Cross Contamination

There’s a story in the Old Testament I just really don’t like too much.  Judges chapter 11.  A foolish judge makes a stupid vow and, even more stupidly, upholds it.  The whole thing makes my heart hurt.  It makes me question God, question the man, question…just question.  

The story goes like this:  a judge named Jephthah makes a vow to the Lord that if He will deliver the Ammonites into his hands, he will sacrifice as a burnt offering whatever comes out his door to meet him upon his return from battle.  

Moron.  

I’d like to know how many chickens and sheep live in this guys house that he obviously believes are going to hear him coming and rush out to greet him after his long absence!

No shocker here:  his only child, his daughter, comes out to meet him.

He gives her time to grieve with her friends and then, “he did to her as he had vowed.” (Judges 11:39)

Why?  Why on earth would this guy think that the Lord would find this a pleasing offering to Him?  Read Jeremiah 32:35, God doesn’t like this kind of stuff, it’s “detestable” to Him.  Upholding a vow, now that’s a good thing, God’s pretty clear on His likeness of that (Psalm 15:4).  Not making vows to begin with, He wisely counsels in favor there (Matthew 5:33-37).

You just have to ask, what made Jephthah think this was something pleasing to the Lord?

I’m going to give you the scary answer:  Cross Contamination.

Ever heard the name Molech?  He (I use that term loosely) was the god of the Ammonites.  He’s the one you read about in Jeremiah 32, he’s the one to whom the pagans offered their children in sacrifice.  He’s the type of evil little god who would like that sort of thing.  

Remember who it was Jephthah was fighting against, who God gave him the victory over?

The Ammonites.  The same pagan people who worshiped this awful god Molech.  

The Ammonites shared some property with the Hebrews.  The Jews owned it, the Ammonites didn’t like that, that’s what the war was over.  They all lived right there around one another and they weren’t getting along.  

They lived among one another.

Their cultures mixed.  

Jephthah’s views of what his GOD would like took on some of the colorings of what their gods would like.  

Jephthah knew about the God of All Creation.  He writes a nice long letter detailing some of His activities of old.  He didn’t, however, seem to know Him at all.  What he knew was some contaminated version of old stories and cultural traditions.  He had allowed the world around him to reshape God Himself.  

Rick Burgess of the Rick and Bubba Show last week used the phrase, “hippy Jesus.”  It’s this idea that we can change who God is by just believing something different.  We can mold Him into any sort of god we choose, but notice, at that point He is no longer GOD, but just a god we’ve contrived.

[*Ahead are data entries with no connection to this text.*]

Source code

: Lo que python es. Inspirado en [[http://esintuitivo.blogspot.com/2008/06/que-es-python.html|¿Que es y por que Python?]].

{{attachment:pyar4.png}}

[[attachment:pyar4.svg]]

The God of the Universe, the Alpha and Omega, the Creator, Sustainer, the Almighty is, was, and will always be.  He is constant and unchanging, the same yesterday, today, and forever.  That, my friends, means that we cannot change Him.  We cannot choose who He will and will not be.  

Jephthah had grown up hearing of the human sacrifices, he knew about vows and altars.  He allowed the world around him to push God into a mold.  HE doesn’t fit molds.  

Here’s the really scary part, he believed he had to do this.  It never occurred to him that his daughter would come out the door.  He was heartbroken, but felt so sure that this was something he must do that he did it through tears and agony.  He really believed this mess.  He had no idea that what he believed about his offering was not at all what God had in mind.

Test everything.  Hold on to the good.                                I Thessalonians 5:21

Everything.  Test every world view you hold.  Test every tradition you ascribe to.  Test every opinion you stand by.  Test every motivation that moves you.  Test everything.  Test it by the standard.  Test it by the unwavering, unchanging, ever true and consistent Word of the Living God.  

Like a game of grapevine, the original word was delivered and over time, through the biases and opinions and natural propensities of fallible people, the word gets contaminated.  In the end it doesn’t sound much like the original at all.  

Go to the Original.  Test your words, thoughts, ideas, perceptions, inclinations by the Original Word and the solid standard Who Breathed It.